HERE’S THE LINK TO THE ENTIRE PIECE:
http://www.nytimes.com/2008/09/30/business/economy/30views.html?_r=1&scp=2&sq=alternative%20to%20armageddon&st=cse&oref=slogin
The bottom line: We’ve been addicted to a toxic credit-based finance system; withdrawal from the addiction is very painful but not Armageddon.
AMERICAN POPULISM
In 2006, 2007 and earlier this year, I posted some observations about a resurgent American Populism. A brief reprise:
[][][]
Here’s the deal: We’ve evolved two cooperating political elites, each of which runs one of the two parties and shares three common traits: (1) high education levels, (2) important wealth (3) a distrust of the populist vote bordering on fear. Winning elections for each requires a periodic courting ritual during which the populist vote (on which success depends) is earnestly sought, followed by a measure of post-election betrayal.
The corporate country club conservatives and the Lexus limousine liberals have so far succeeded in achieving a rough division of the populist center: social populists on one side, economic populists on then other.
But conditions are rapidly changing.
THE COMING POPULIST REFORMATION
As the conservative and liberal elites grapple with the implications of coming populist reformation, everyone should remember that the main populist strands of opinion, concerns and perspectives are not the only such threads in American politics, just the ones most often neglected by the elites of the left and right.
This is why populism tends to erupt from time to time, instead of congealing around a particular party or set of interest groups. The center of gravity of American populism is located among those who are too busy working, earning and living real lives (elites would say “mundane” lives, here) to become political junkies. They periodically awake -- like the mythical sleeping giant – only when provoked by prolonged policy neglect or irritated into sufficient anger by repeated disregard of their core values and concerns. When the elites forget who really serves whom for long enough, there is hell to pay.
Populism has a sharply different look and feel in the USA as opposed to – say- Venezuela or Iran because the American middle class is so well entrenched and numerous that its numbers overwhelm those who cling to hereditary privilege. While ours is not a fully “classless” society, its various divisions tend to be blurry and membership levels very fluid as people and families migrate from hardship to wealth and back again.

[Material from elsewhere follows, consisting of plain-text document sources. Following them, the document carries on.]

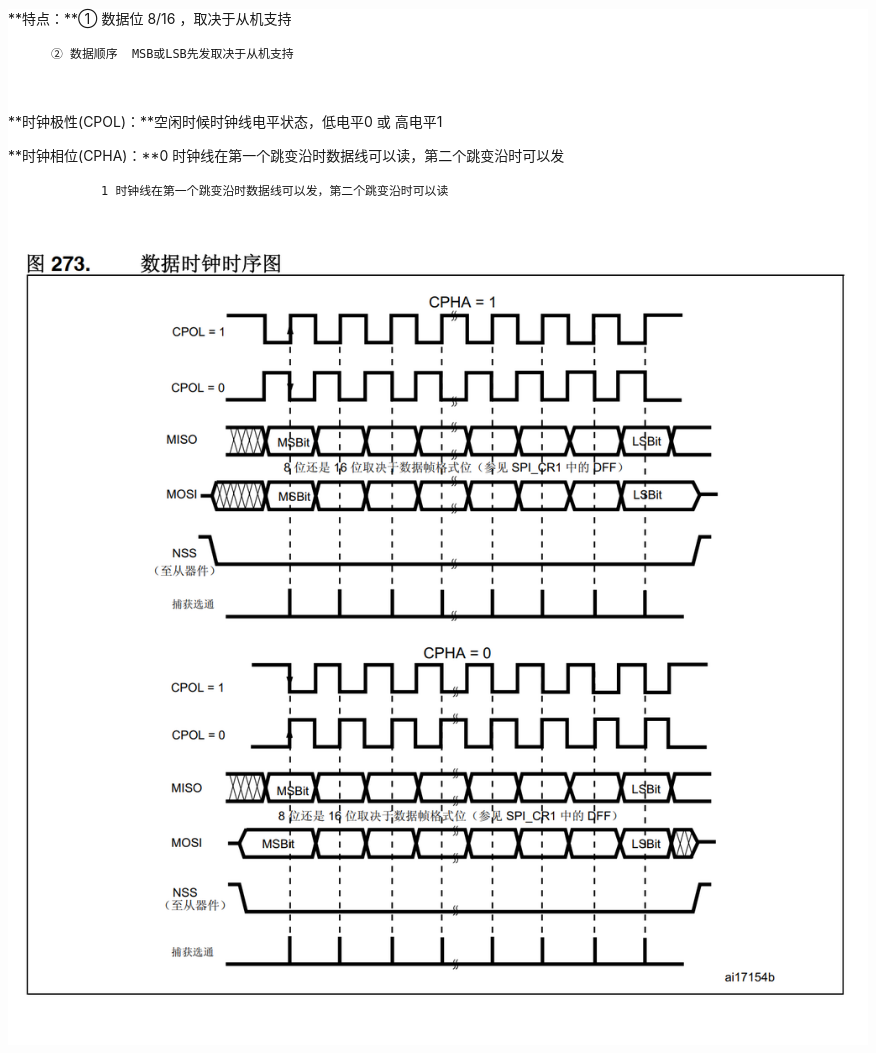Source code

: **特点：**① 数据位 8/16 ，取决于从机支持

          ② 数据顺序  MSB或LSB先发取决于从机支持

<br/>

**时钟极性(CPOL)：**空闲时候时钟线电平状态，低电平0 或 高电平1

**时钟相位(CPHA)：**0 时钟线在第一个跳变沿时数据线可以读，第二个跳变沿时可以发

                 1 时钟线在第一个跳变沿时数据线可以发，第二个跳变沿时可以读

<br/>

![截图](pic/462f0f299ada4f2716c200f8f62e80ea.png)

<br/>
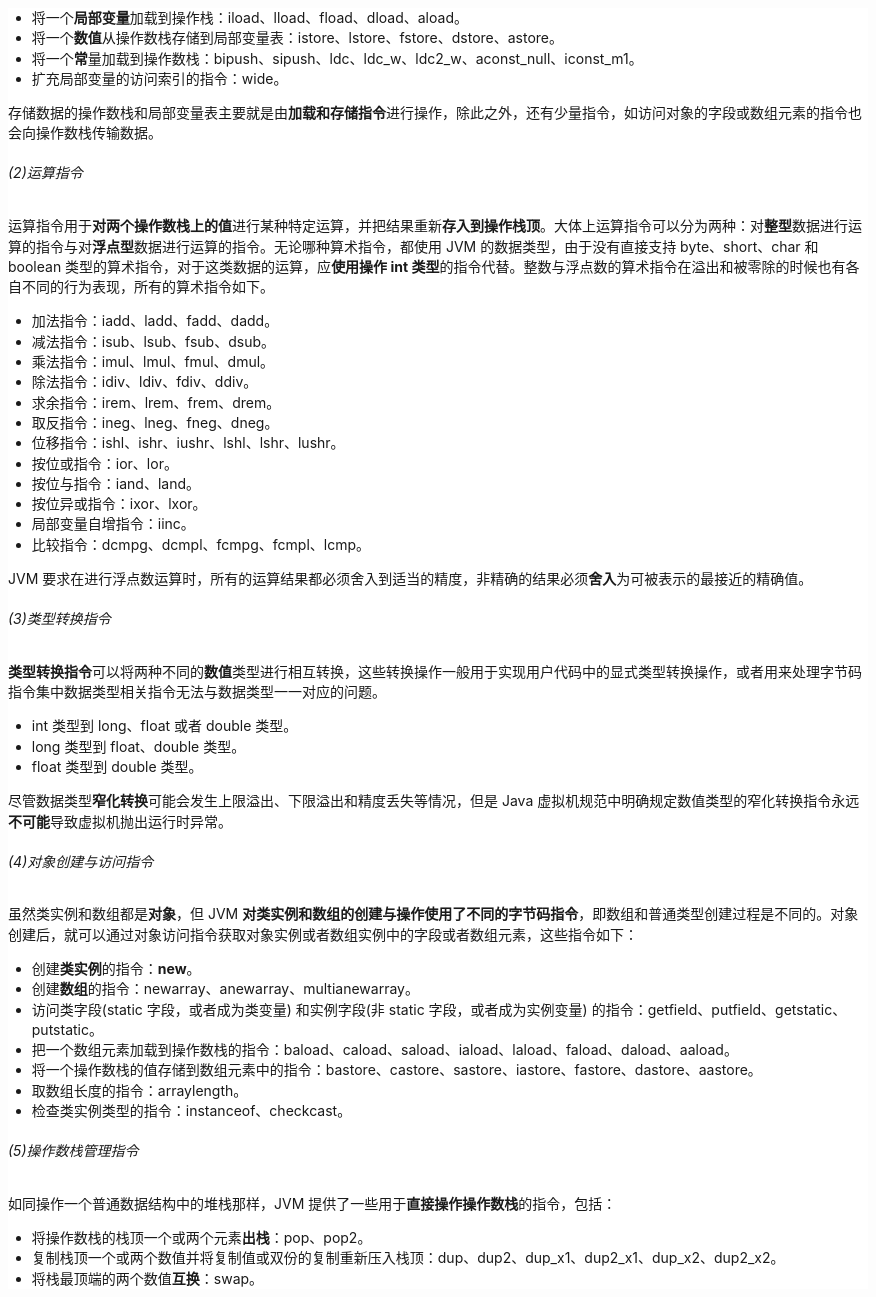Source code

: - 将一个**局部变量**加载到操作栈：iload、lload、fload、dload、aload。
- 将一个**数值**从操作数栈存储到局部变量表：istore、lstore、fstore、dstore、astore。
- 将一个**常**量加载到操作数栈：bipush、sipush、ldc、ldc_w、ldc2_w、aconst_null、iconst_m1。
- 扩充局部变量的访问索引的指令：wide。

存储数据的操作数栈和局部变量表主要就是由**加载和存储指令**进行操作，除此之外，还有少量指令，如访问对象的字段或数组元素的指令也会向操作数栈传输数据。

###### (2)运算指令

运算指令用于**对两个操作数栈上的值**进行某种特定运算，并把结果重新**存入到操作栈顶**。大体上运算指令可以分为两种：对**整型**数据进行运算的指令与对**浮点型**数据进行运算的指令。无论哪种算术指令，都使用 JVM 的数据类型，由于没有直接支持 byte、short、char 和 boolean 类型的算术指令，对于这类数据的运算，应**使用操作 int 类型**的指令代替。整数与浮点数的算术指令在溢出和被零除的时候也有各自不同的行为表现，所有的算术指令如下。

- 加法指令：iadd、ladd、fadd、dadd。
- 减法指令：isub、lsub、fsub、dsub。
- 乘法指令：imul、lmul、fmul、dmul。
- 除法指令：idiv、ldiv、fdiv、ddiv。
- 求余指令：irem、lrem、frem、drem。
- 取反指令：ineg、lneg、fneg、dneg。
- 位移指令：ishl、ishr、iushr、lshl、lshr、lushr。
- 按位或指令：ior、lor。
- 按位与指令：iand、land。
- 按位异或指令：ixor、lxor。
- 局部变量自增指令：iinc。
- 比较指令：dcmpg、dcmpl、fcmpg、fcmpl、lcmp。

JVM 要求在进行浮点数运算时，所有的运算结果都必须舍入到适当的精度，非精确的结果必须**舍入**为可被表示的最接近的精确值。

###### (3)类型转换指令

**类型转换指令**可以将两种不同的**数值**类型进行相互转换，这些转换操作一般用于实现用户代码中的显式类型转换操作，或者用来处理字节码指令集中数据类型相关指令无法与数据类型一一对应的问题。

- int 类型到 long、float 或者 double 类型。
- long 类型到 float、double 类型。
- float 类型到 double 类型。

尽管数据类型**窄化转换**可能会发生上限溢出、下限溢出和精度丢失等情况，但是 Java 虚拟机规范中明确规定数值类型的窄化转换指令永远**不可能**导致虚拟机抛出运行时异常。

###### (4)对象创建与访问指令

虽然类实例和数组都是**对象**，但 JVM **对类实例和数组的创建与操作使用了不同的字节码指令**，即数组和普通类型创建过程是不同的。对象创建后，就可以通过对象访问指令获取对象实例或者数组实例中的字段或者数组元素，这些指令如下：

- 创建**类实例**的指令：**new**。
- 创建**数组**的指令：newarray、anewarray、multianewarray。
- 访问类字段(static 字段，或者成为类变量) 和实例字段(非 static 字段，或者成为实例变量) 的指令：getfield、putfield、getstatic、putstatic。
- 把一个数组元素加载到操作数栈的指令：baload、caload、saload、iaload、laload、faload、daload、aaload。
- 将一个操作数栈的值存储到数组元素中的指令：bastore、castore、sastore、iastore、fastore、dastore、aastore。
- 取数组长度的指令：arraylength。
- 检查类实例类型的指令：instanceof、checkcast。

###### (5)操作数栈管理指令

如同操作一个普通数据结构中的堆栈那样，JVM 提供了一些用于**直接操作操作数栈**的指令，包括：

- 将操作数栈的栈顶一个或两个元素**出栈**：pop、pop2。
- 复制栈顶一个或两个数值并将复制值或双份的复制重新压入栈顶：dup、dup2、dup_x1、dup2_x1、dup_x2、dup2_x2。
- 将栈最顶端的两个数值**互换**：swap。
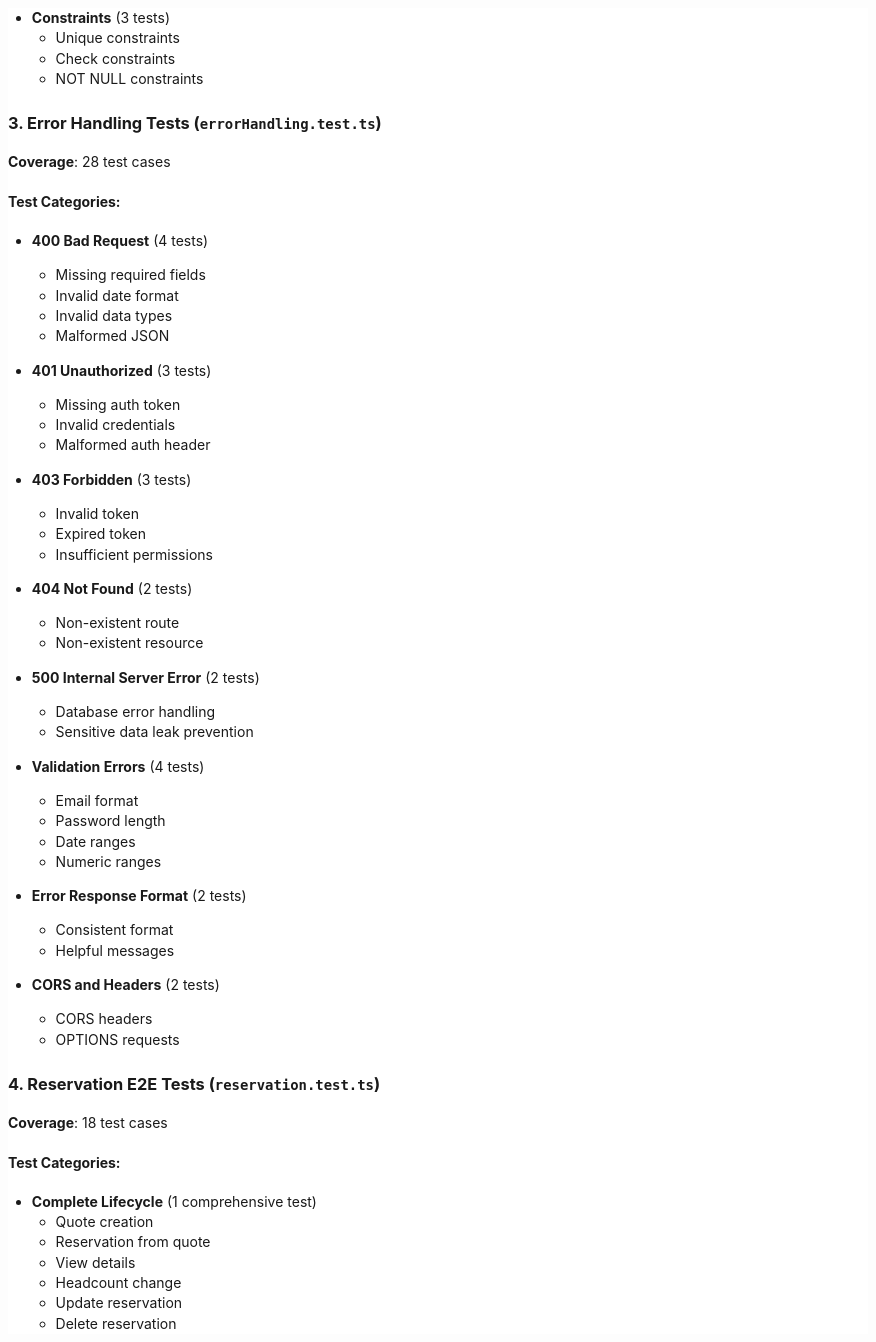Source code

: - **Constraints** (3 tests)
  - Unique constraints
  - Check constraints
  - NOT NULL constraints

### 3. Error Handling Tests (`errorHandling.test.ts`)

**Coverage**: 28 test cases

#### Test Categories:
- **400 Bad Request** (4 tests)
  - Missing required fields
  - Invalid date format
  - Invalid data types
  - Malformed JSON

- **401 Unauthorized** (3 tests)
  - Missing auth token
  - Invalid credentials
  - Malformed auth header

- **403 Forbidden** (3 tests)
  - Invalid token
  - Expired token
  - Insufficient permissions

- **404 Not Found** (2 tests)
  - Non-existent route
  - Non-existent resource

- **500 Internal Server Error** (2 tests)
  - Database error handling
  - Sensitive data leak prevention

- **Validation Errors** (4 tests)
  - Email format
  - Password length
  - Date ranges
  - Numeric ranges

- **Error Response Format** (2 tests)
  - Consistent format
  - Helpful messages

- **CORS and Headers** (2 tests)
  - CORS headers
  - OPTIONS requests

### 4. Reservation E2E Tests (`reservation.test.ts`)

**Coverage**: 18 test cases

#### Test Categories:
- **Complete Lifecycle** (1 comprehensive test)
  - Quote creation
  - Reservation from quote
  - View details
  - Headcount change
  - Update reservation
  - Delete reservation
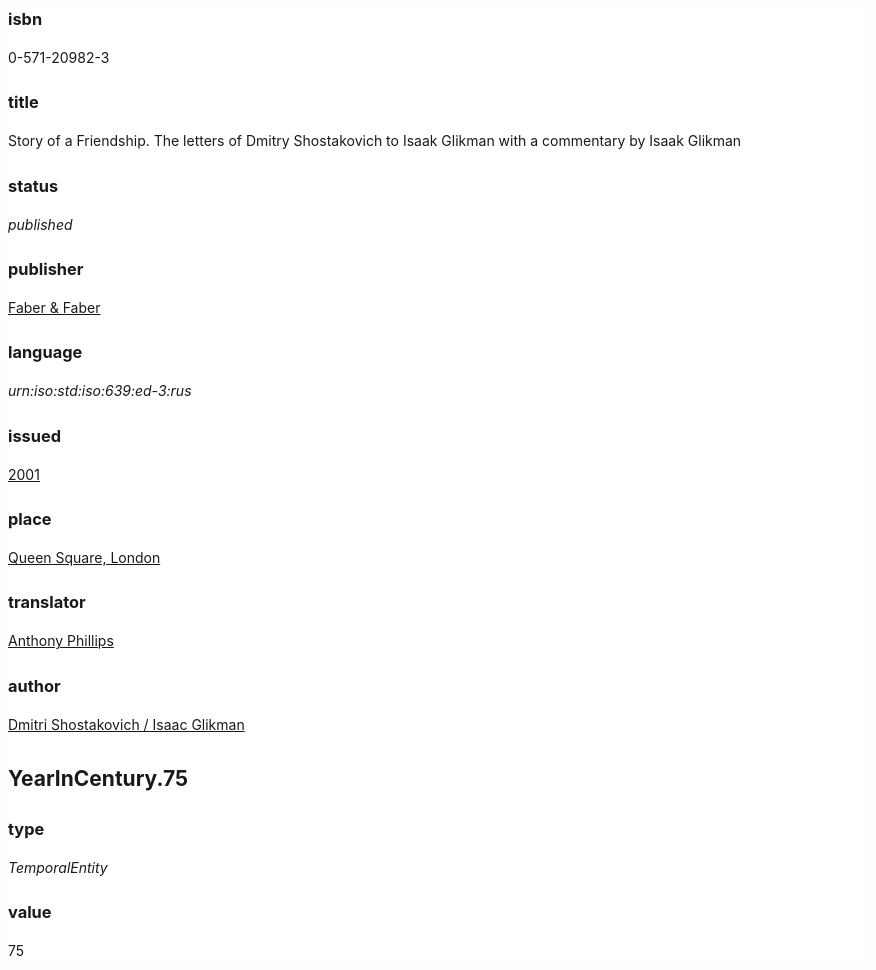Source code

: ### isbn


0-571-20982-3

### title


Story of a Friendship. The letters of Dmitry Shostakovich to Isaak Glikman with a commentary by Isaak Glikman

### status


*published*

### publisher


[Faber & Faber](#Faber-&-Faber)

### language


*urn:iso:std:iso:639:ed-3:rus*

### issued


[2001](#2001)

### place


[Queen Square, London](#Queen-Square-London)

### translator


[Anthony Phillips](#Anthony-Phillips)

### author


[Dmitri Shostakovich / Isaac Glikman](#Dmitri-Shostakovich-/-Isaac-Glikman)

## YearInCentury.75

### type


*TemporalEntity*

### value


75
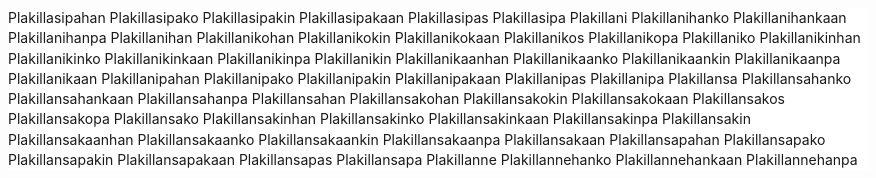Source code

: Plakillasipahan
Plakillasipako
Plakillasipakin
Plakillasipakaan
Plakillasipas
Plakillasipa
Plakillani
Plakillanihanko
Plakillanihankaan
Plakillanihanpa
Plakillanihan
Plakillanikohan
Plakillanikokin
Plakillanikokaan
Plakillanikos
Plakillanikopa
Plakillaniko
Plakillanikinhan
Plakillanikinko
Plakillanikinkaan
Plakillanikinpa
Plakillanikin
Plakillanikaanhan
Plakillanikaanko
Plakillanikaankin
Plakillanikaanpa
Plakillanikaan
Plakillanipahan
Plakillanipako
Plakillanipakin
Plakillanipakaan
Plakillanipas
Plakillanipa
Plakillansa
Plakillansahanko
Plakillansahankaan
Plakillansahanpa
Plakillansahan
Plakillansakohan
Plakillansakokin
Plakillansakokaan
Plakillansakos
Plakillansakopa
Plakillansako
Plakillansakinhan
Plakillansakinko
Plakillansakinkaan
Plakillansakinpa
Plakillansakin
Plakillansakaanhan
Plakillansakaanko
Plakillansakaankin
Plakillansakaanpa
Plakillansakaan
Plakillansapahan
Plakillansapako
Plakillansapakin
Plakillansapakaan
Plakillansapas
Plakillansapa
Plakillanne
Plakillannehanko
Plakillannehankaan
Plakillannehanpa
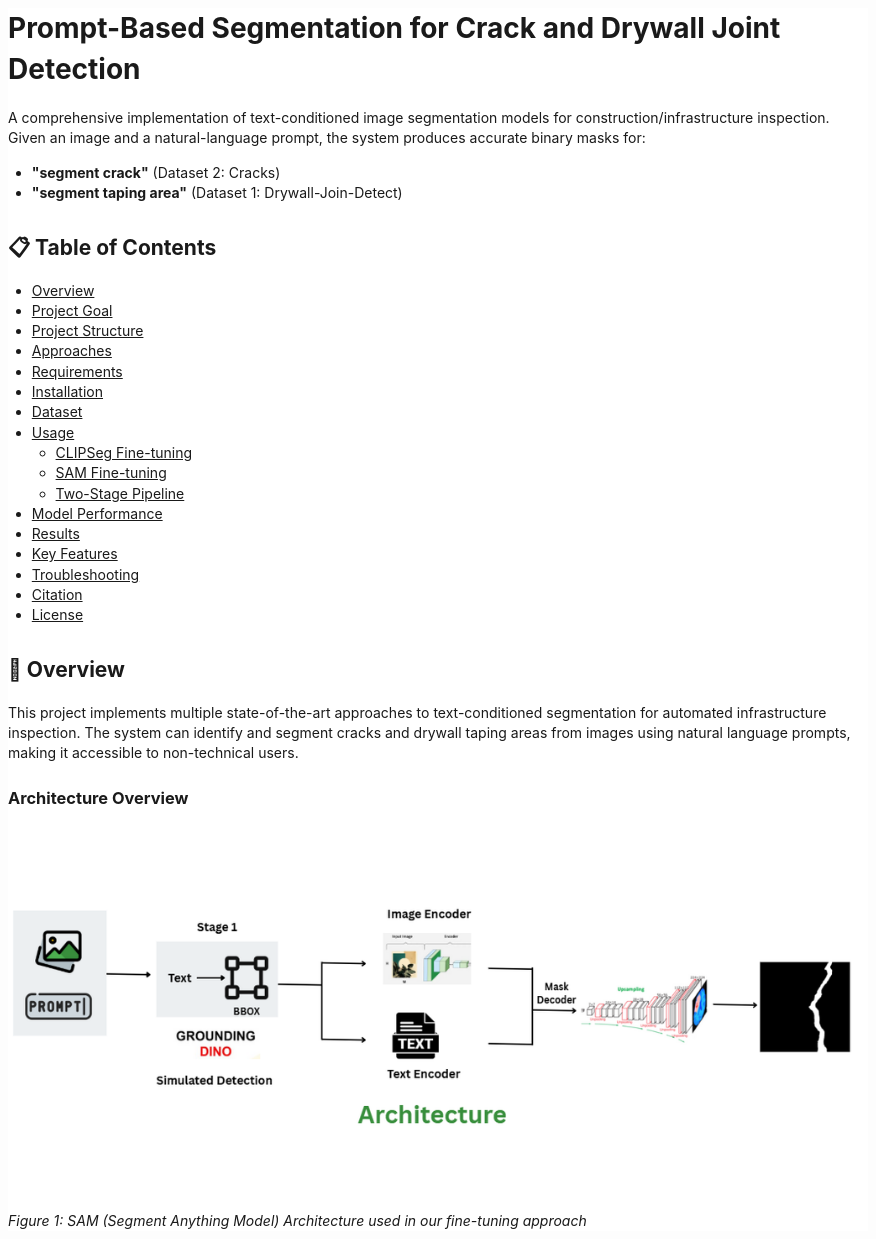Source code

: # Prompt-Based Segmentation for Crack and Drywall Joint Detection

A comprehensive implementation of text-conditioned image segmentation models for construction/infrastructure inspection. Given an image and a natural-language prompt, the system produces accurate binary masks for:
- **"segment crack"** (Dataset 2: Cracks)
- **"segment taping area"** (Dataset 1: Drywall-Join-Detect)

## 📋 Table of Contents

- [Overview](#overview)
- [Project Goal](#project-goal)
- [Project Structure](#project-structure)
- [Approaches](#approaches)
- [Requirements](#requirements)
- [Installation](#installation)
- [Dataset](#dataset)
- [Usage](#usage)
  - [CLIPSeg Fine-tuning](#clipseg-fine-tuning)
  - [SAM Fine-tuning](#sam-fine-tuning)
  - [Two-Stage Pipeline](#two-stage-pipeline)
- [Model Performance](#model-performance)
- [Results](#results)
- [Key Features](#key-features)
- [Troubleshooting](#troubleshooting)
- [Citation](#citation)
- [License](#license)

## 🎯 Overview

This project implements multiple state-of-the-art approaches to text-conditioned segmentation for automated infrastructure inspection. The system can identify and segment cracks and drywall taping areas from images using natural language prompts, making it accessible to non-technical users.

### Architecture Overview

![SAM Architecture](Asset/SAM-ARCHITECTIRE.png)
*Figure 1: SAM (Segment Anything Model) Architecture used in our fine-tuning approach*
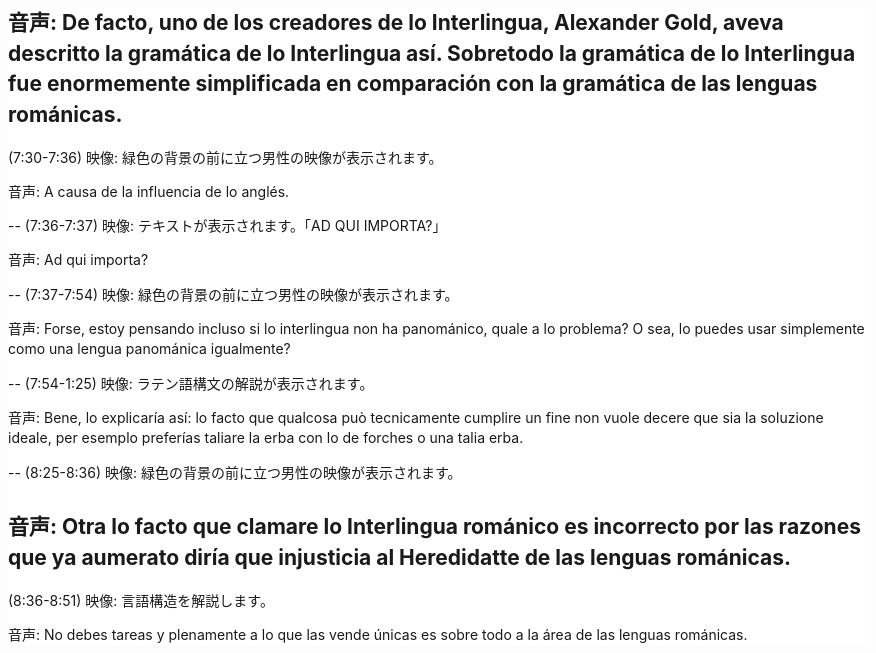 音声:
De facto, uno de los creadores de lo Interlingua, Alexander Gold, aveva descritto la gramática de lo Interlingua así. Sobretodo la gramática de lo Interlingua fue enormemente simplificada en comparación con la gramática de las lenguas románicas.
--
(7:30-7:36)
映像:
緑色の背景の前に立つ男性の映像が表示されます。

音声:
A causa de la influencia de lo anglés.

--
(7:36-7:37)
映像:
テキストが表示されます。「AD QUI IMPORTA?」

音声:
Ad qui importa?

--
(7:37-7:54)
映像:
緑色の背景の前に立つ男性の映像が表示されます。

音声:
Forse, estoy pensando incluso si lo interlingua non ha panománico, quale a lo problema?
O sea, lo puedes usar simplemente como una lengua panománica igualmente?

--
(7:54-1:25)
映像:
ラテン語構文の解説が表示されます。

音声:
Bene, lo explicaría así: lo facto que qualcosa può tecnicamente cumplire un fine non vuole decere que sia la soluzione ideale, per esemplo preferías taliare la erba con lo de forches o una talia erba.

--
(8:25-8:36)
映像:
緑色の背景の前に立つ男性の映像が表示されます。

音声:
Otra lo facto que clamare lo Interlingua románico es incorrecto por las razones que ya aumerato diría que injusticia al Heredidatte de las lenguas románicas.
--
(8:36-8:51)
映像:
言語構造を解説します。

音声:
No debes tareas y plenamente a lo que las vende únicas es sobre todo a la área de las lenguas románicas.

This is the country where the less wealthy can reasonably aspire to wealth and the wealthy can reasonably worry about losing everything.
In this milieu, there are only two great “class” divisions in the populist mind that really matter: those who work, create value and struggle to make productive things happen for themselves, their families and the community at large, and those who manipulate the former group. In the populist mind, the manipulative class includes the idle rich, the idle poor, and the political and cultural leaders who exploit the productive “class”.
The coming populist reformation will be driven by the events and exigencies of the next few years because these challenges will bring the failures of elites of right and left to address the core populist values and concerns into sharp relief.